The tank is provided with two tracks, a wide one (2 feet, 4.5 inches) and a narrow one (just under 2 feet). The wide track is the one used in battle, the narrow being for administrative marches and where maneuverability and economy of operation take precedence over ground pressure. The dotted line in figure 4 indicates the outer edge of the narrow track. When the narrow track is used, the eight wheels outside the dotted line can be removed.
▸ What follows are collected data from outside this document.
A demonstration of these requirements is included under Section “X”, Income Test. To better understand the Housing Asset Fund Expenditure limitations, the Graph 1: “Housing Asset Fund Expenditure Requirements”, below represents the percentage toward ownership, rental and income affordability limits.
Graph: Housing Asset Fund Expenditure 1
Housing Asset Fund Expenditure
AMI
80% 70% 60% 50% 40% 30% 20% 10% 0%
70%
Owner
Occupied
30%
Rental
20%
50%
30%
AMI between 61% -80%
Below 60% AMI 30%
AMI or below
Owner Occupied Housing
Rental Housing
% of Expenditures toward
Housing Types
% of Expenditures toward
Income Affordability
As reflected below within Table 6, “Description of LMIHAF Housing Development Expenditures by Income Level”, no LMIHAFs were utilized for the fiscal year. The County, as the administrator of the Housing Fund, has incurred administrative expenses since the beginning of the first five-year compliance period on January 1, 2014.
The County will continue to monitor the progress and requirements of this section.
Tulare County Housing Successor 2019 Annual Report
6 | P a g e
The armor plating of the Pz. Kw. 6 has the following thicknesses and angles:

Lower nose plate_________  62 mm (2.4 in), 60° inwards.
Upper nose plate_________102 mm (4 in), 20° inwards.
Front plate_____________62 mm (2.4 in), 80° outwards.
Driver plate____________102 mm (4 in), 10° outwards.
Turret front and mantlet_____Possibly as much as 200 mm (8 in), rounded.
Turret sides and rear_______82 mm (3.2 in), vertical.
Lower sides (behind bogies)__60 mm (2.4 in), vertical.
Upper sides____________82 mm (3.2 in), vertical.
Rear________________82 mm (3.2 in), 20° inwards.
Floor________________26 mm (1 in).
Top_________________26 mm (1 in).

The angular (as opposed to rounded) arrangement of most of the armor is a bad design feature; reliance seems to be placed on the quality and thickness of the armor, with no effort having been made to present difficult angles of impact. In addition, none of the armor is face-hardened. The familiar German practice of increasing a tank's frontal armor at the expense of the side armor is also apparent in the case of the Pz. Kw. 6.
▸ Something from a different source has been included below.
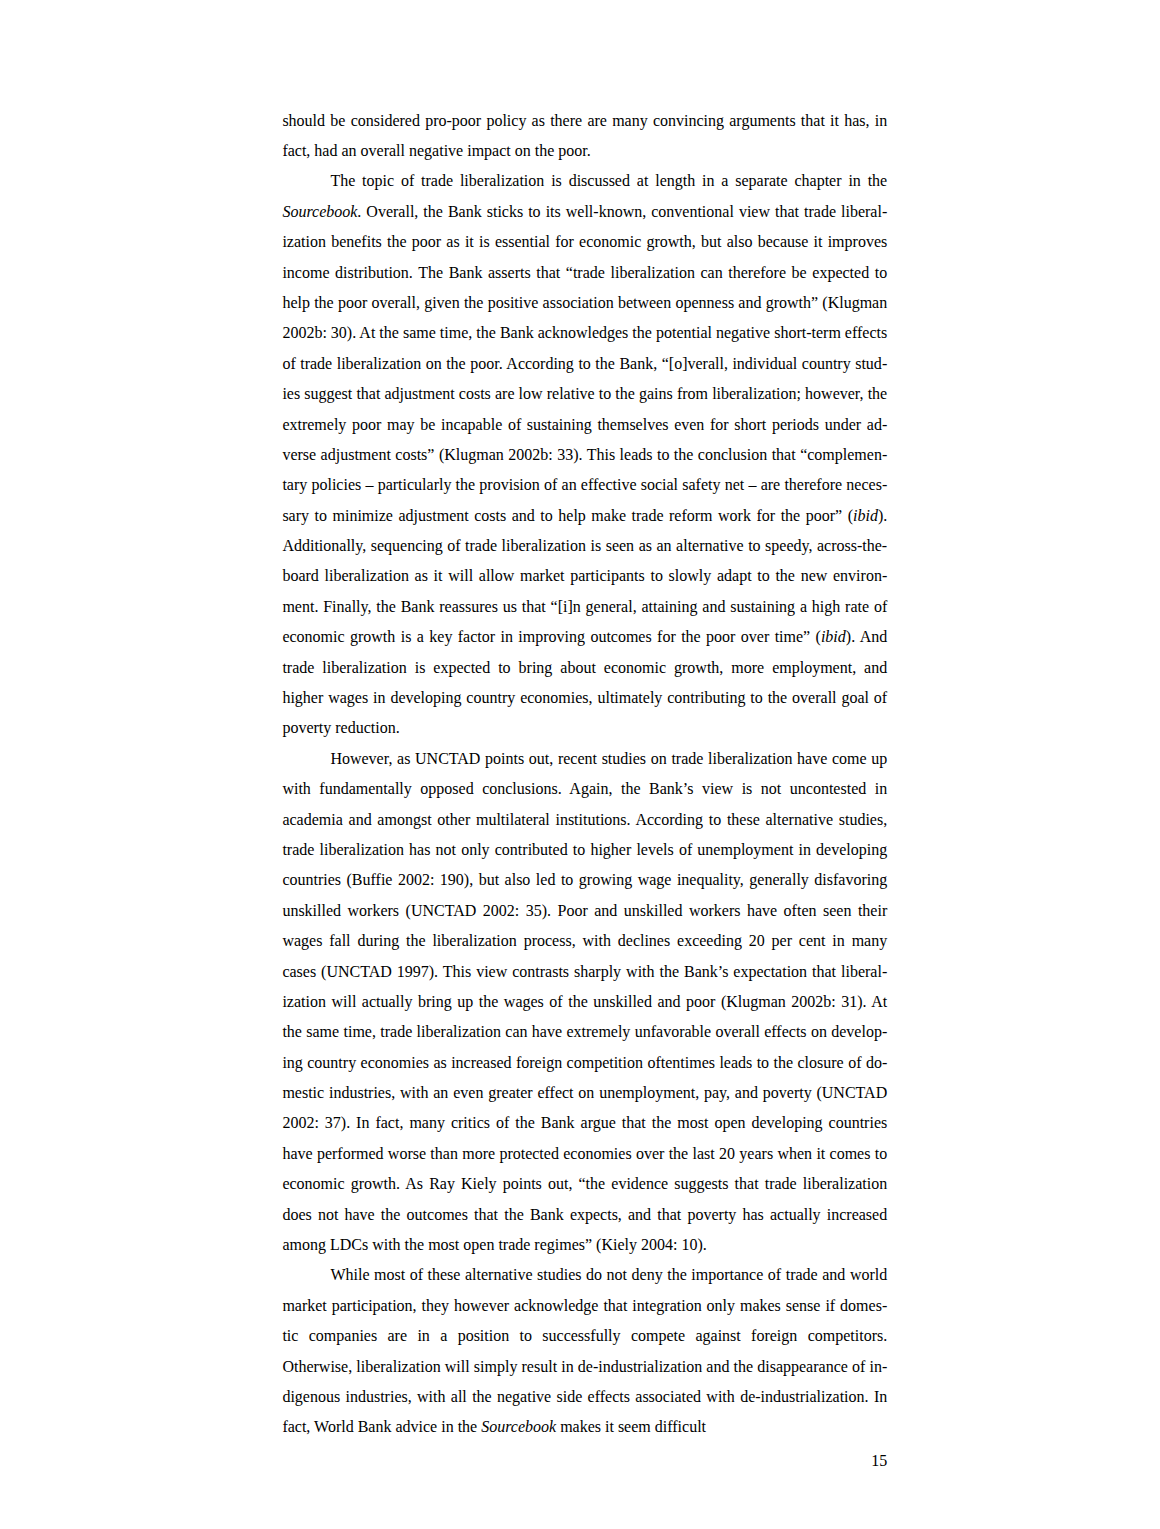should be considered pro-poor policy as there are many convincing arguments that it has, in fact, had an overall negative impact on the poor.
The topic of trade liberalization is discussed at length in a separate chapter in the Sourcebook. Overall, the Bank sticks to its well-known, conventional view that trade liberalization benefits the poor as it is essential for economic growth, but also because it improves income distribution. The Bank asserts that “trade liberalization can therefore be expected to help the poor overall, given the positive association between openness and growth” (Klugman 2002b: 30). At the same time, the Bank acknowledges the potential negative short-term effects of trade liberalization on the poor. According to the Bank, “[o]verall, individual country studies suggest that adjustment costs are low relative to the gains from liberalization; however, the extremely poor may be incapable of sustaining themselves even for short periods under adverse adjustment costs” (Klugman 2002b: 33). This leads to the conclusion that “complementary policies – particularly the provision of an effective social safety net – are therefore necessary to minimize adjustment costs and to help make trade reform work for the poor” (ibid). Additionally, sequencing of trade liberalization is seen as an alternative to speedy, across-the-board liberalization as it will allow market participants to slowly adapt to the new environment. Finally, the Bank reassures us that “[i]n general, attaining and sustaining a high rate of economic growth is a key factor in improving outcomes for the poor over time” (ibid). And trade liberalization is expected to bring about economic growth, more employment, and higher wages in developing country economies, ultimately contributing to the overall goal of poverty reduction.
However, as UNCTAD points out, recent studies on trade liberalization have come up with fundamentally opposed conclusions. Again, the Bank’s view is not uncontested in academia and amongst other multilateral institutions. According to these alternative studies, trade liberalization has not only contributed to higher levels of unemployment in developing countries (Buffie 2002: 190), but also led to growing wage inequality, generally disfavoring unskilled workers (UNCTAD 2002: 35). Poor and unskilled workers have often seen their wages fall during the liberalization process, with declines exceeding 20 per cent in many cases (UNCTAD 1997). This view contrasts sharply with the Bank’s expectation that liberalization will actually bring up the wages of the unskilled and poor (Klugman 2002b: 31). At the same time, trade liberalization can have extremely unfavorable overall effects on developing country economies as increased foreign competition oftentimes leads to the closure of domestic industries, with an even greater effect on unemployment, pay, and poverty (UNCTAD 2002: 37). In fact, many critics of the Bank argue that the most open developing countries have performed worse than more protected economies over the last 20 years when it comes to economic growth. As Ray Kiely points out, “the evidence suggests that trade liberalization does not have the outcomes that the Bank expects, and that poverty has actually increased among LDCs with the most open trade regimes” (Kiely 2004: 10).
While most of these alternative studies do not deny the importance of trade and world market participation, they however acknowledge that integration only makes sense if domestic companies are in a position to successfully compete against foreign competitors. Otherwise, liberalization will simply result in de-industrialization and the disappearance of indigenous industries, with all the negative side effects associated with de-industrialization. In fact, World Bank advice in the Sourcebook makes it seem difficult
15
Undoubtedly the Germans developed the "Tiger" tank to meet the need for a fully armored vehicle equipped with a heavy weapon capable of dealing with a variety of targets, including hostile tanks. Although the "Tiger" can perform these duties, its weight and size make it a logistical headache. It is entirely probable that the Germans, realizing this disadvantage, are continuing to develop tanks in the 30-ton class. Further, it is interesting to note that the Pz. Kw. 6 has proved vulnerable to the British 6-pounder (57-mm) antitank gun when fired at a range of about 500 yards.

1 To date there is no record of a Pz. Kw. 5 having been used in combat.